Clearly these methods and strategies are far beyond our current capabilities. We must have clear-eyed goals. We can also use the concepts of this type of "interconnection education" even on the smallest scale.
One of my current projects in this direction is the Children's Wheel of the Year series. This is a set of books aimed at families in the earth-based or Neopagan traditions. This is the fastest growing religious group in the United States and Europe and in many areas has more adherents than more widely recognized groups such as Buddhists. This is also a group struggling internally with racial and historical tensions.
The stories in the Children's Wheel of the Year series are first and foremost engaging and fun for children. High quality educational materials are those that encourage learning through genuine interest. Secondly, they provide a realistic, modern view of how families in the swiftly growing earth-centered religions may celebrate eight major holidays. Each holiday embodies important cultural and ethical values that are important to the adventure story of the book.
Throughout these stories there runs a common thread of interconnected diversity. While the stories focus on one particular faith, they are inclusive and irrepressible in the joy of connections to others and supporting others in their own strong and unique identities. The Children's Wheel of the Year attempts to provide a model for addressing specifics within an overall interconnected diversity program.

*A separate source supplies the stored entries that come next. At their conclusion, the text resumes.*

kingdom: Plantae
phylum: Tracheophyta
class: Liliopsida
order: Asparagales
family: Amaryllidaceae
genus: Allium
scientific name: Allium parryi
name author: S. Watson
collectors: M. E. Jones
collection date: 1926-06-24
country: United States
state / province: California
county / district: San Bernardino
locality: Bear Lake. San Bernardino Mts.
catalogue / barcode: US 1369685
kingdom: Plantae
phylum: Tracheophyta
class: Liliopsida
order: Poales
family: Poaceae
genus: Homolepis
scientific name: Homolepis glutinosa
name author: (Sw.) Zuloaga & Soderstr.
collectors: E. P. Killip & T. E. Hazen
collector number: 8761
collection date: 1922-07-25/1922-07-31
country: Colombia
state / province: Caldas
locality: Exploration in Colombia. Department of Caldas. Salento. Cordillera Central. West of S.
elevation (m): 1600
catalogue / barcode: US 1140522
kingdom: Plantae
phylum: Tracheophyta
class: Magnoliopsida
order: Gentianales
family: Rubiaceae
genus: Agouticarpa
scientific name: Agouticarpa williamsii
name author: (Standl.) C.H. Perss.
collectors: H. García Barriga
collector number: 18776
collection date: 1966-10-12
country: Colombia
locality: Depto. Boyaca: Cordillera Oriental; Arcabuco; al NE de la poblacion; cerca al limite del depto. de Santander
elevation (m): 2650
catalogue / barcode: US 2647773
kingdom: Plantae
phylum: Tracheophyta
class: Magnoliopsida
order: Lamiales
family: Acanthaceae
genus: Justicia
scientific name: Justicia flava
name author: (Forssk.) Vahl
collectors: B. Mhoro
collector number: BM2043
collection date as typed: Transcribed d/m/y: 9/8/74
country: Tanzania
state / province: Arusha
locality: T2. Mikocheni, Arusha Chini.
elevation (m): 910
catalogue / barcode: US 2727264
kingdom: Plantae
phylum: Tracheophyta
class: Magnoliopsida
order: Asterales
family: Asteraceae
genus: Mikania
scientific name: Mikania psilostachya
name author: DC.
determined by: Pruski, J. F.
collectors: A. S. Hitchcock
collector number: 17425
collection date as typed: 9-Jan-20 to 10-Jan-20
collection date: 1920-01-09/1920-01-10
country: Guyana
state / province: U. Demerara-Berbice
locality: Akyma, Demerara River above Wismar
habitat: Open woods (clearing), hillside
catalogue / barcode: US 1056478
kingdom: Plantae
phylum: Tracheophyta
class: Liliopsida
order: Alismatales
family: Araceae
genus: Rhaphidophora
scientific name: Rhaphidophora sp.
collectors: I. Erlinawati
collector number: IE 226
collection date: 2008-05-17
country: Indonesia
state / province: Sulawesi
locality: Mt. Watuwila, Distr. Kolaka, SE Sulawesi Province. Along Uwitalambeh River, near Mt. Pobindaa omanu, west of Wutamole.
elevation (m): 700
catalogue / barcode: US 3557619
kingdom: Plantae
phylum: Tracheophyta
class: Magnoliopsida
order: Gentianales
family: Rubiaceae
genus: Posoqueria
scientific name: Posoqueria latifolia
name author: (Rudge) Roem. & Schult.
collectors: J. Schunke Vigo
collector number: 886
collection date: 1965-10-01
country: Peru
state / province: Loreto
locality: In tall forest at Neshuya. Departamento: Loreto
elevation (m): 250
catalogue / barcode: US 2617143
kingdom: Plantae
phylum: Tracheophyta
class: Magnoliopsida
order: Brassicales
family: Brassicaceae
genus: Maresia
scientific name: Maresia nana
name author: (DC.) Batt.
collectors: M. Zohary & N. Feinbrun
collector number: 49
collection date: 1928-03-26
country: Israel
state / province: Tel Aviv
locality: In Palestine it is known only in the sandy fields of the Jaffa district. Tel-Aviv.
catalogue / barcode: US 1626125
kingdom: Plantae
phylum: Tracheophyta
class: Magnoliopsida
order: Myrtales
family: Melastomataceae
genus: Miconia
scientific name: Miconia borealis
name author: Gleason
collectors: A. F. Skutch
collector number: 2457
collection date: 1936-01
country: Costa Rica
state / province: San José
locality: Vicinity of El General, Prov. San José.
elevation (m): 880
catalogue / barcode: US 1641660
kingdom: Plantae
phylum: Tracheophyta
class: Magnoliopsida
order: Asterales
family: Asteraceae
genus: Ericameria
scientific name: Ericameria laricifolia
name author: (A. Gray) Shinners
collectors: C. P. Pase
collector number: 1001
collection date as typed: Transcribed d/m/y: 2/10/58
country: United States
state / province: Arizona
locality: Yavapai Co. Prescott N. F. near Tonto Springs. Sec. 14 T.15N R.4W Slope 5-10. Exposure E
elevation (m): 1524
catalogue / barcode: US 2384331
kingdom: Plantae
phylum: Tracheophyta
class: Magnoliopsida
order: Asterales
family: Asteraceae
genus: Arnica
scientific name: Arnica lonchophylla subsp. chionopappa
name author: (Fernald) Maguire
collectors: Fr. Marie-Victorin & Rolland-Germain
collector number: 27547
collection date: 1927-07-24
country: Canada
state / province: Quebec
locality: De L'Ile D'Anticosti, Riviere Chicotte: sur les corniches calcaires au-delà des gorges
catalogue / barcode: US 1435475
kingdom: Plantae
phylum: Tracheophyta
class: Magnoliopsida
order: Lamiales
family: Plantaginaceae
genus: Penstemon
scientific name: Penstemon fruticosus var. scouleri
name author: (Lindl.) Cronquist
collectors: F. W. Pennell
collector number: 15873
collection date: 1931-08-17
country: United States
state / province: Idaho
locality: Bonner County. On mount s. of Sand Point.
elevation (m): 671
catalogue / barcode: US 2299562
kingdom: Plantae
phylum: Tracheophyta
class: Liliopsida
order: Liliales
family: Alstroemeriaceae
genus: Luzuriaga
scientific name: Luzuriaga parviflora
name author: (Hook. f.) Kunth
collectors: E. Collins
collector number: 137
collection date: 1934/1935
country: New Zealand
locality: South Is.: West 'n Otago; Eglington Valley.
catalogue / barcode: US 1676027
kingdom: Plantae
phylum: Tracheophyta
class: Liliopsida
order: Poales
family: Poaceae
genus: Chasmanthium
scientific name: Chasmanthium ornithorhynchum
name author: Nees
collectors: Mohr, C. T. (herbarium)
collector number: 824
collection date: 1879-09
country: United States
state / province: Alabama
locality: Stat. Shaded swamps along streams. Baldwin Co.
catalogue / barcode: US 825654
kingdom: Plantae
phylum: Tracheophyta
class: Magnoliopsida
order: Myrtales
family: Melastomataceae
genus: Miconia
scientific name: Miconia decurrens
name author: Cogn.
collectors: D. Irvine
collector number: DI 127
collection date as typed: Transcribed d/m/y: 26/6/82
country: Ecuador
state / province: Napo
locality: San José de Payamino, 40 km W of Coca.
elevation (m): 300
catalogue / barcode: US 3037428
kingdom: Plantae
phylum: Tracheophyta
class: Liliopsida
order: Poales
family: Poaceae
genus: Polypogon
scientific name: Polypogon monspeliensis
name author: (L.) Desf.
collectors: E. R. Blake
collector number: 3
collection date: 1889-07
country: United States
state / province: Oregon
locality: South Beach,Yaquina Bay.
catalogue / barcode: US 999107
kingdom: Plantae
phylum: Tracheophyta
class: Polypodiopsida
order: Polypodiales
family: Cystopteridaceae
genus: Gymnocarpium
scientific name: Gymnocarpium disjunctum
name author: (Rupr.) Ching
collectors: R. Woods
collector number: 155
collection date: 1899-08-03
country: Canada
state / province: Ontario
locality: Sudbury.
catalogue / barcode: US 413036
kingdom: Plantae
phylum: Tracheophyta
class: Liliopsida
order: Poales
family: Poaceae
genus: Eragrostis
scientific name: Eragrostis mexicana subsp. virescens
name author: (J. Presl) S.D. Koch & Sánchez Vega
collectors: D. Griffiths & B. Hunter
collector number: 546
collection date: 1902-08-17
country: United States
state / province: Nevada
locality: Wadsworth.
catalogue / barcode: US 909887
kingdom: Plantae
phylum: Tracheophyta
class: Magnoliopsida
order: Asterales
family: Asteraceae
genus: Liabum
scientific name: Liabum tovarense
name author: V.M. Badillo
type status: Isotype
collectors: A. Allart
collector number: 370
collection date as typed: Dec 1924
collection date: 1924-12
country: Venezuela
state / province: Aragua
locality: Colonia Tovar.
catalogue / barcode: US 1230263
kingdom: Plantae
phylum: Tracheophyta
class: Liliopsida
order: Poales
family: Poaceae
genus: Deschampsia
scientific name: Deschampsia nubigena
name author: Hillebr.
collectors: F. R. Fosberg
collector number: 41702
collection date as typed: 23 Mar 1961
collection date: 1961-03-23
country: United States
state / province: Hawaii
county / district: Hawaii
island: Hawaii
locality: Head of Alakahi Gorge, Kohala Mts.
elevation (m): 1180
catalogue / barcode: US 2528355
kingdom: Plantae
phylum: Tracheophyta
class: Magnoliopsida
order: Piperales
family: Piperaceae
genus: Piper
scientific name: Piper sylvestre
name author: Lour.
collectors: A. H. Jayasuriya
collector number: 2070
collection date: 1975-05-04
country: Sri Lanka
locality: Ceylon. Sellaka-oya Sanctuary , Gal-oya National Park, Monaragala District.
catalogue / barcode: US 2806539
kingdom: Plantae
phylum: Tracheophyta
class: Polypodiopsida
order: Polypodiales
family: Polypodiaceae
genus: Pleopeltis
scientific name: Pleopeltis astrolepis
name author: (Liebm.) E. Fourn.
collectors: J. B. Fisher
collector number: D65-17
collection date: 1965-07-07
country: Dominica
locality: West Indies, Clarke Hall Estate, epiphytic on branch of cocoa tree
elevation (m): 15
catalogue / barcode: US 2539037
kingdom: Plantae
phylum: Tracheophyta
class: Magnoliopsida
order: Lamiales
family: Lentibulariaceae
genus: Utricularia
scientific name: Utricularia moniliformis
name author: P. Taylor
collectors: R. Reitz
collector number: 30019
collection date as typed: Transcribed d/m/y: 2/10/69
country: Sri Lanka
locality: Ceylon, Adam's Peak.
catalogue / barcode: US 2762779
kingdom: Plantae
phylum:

The story Shanna and the Pentacle specifically addresses the issues of multicultural and diversity education in the schools, while focusing on a practical issue many earth-based families report encountering in the United States--namely the banning in some schools of pentacle jewelry. While this story addresses a difficulty encountered by one group and the responsible methods children and adults can use to solve such difficulties, it does so while bringing the reader closer to the perspectives of other cultures in the story, emphasizing the need for mutual support.
Our need is clear. We must foster an interconnected openness and the strength of diverse identities in our society and in our schools. No matter which group we belong to, we need this and our safety depends upon it. If any group is marginalized or denied expression of their identity, we know it is only a matter of time before that same marginalization and denial is visited upon others.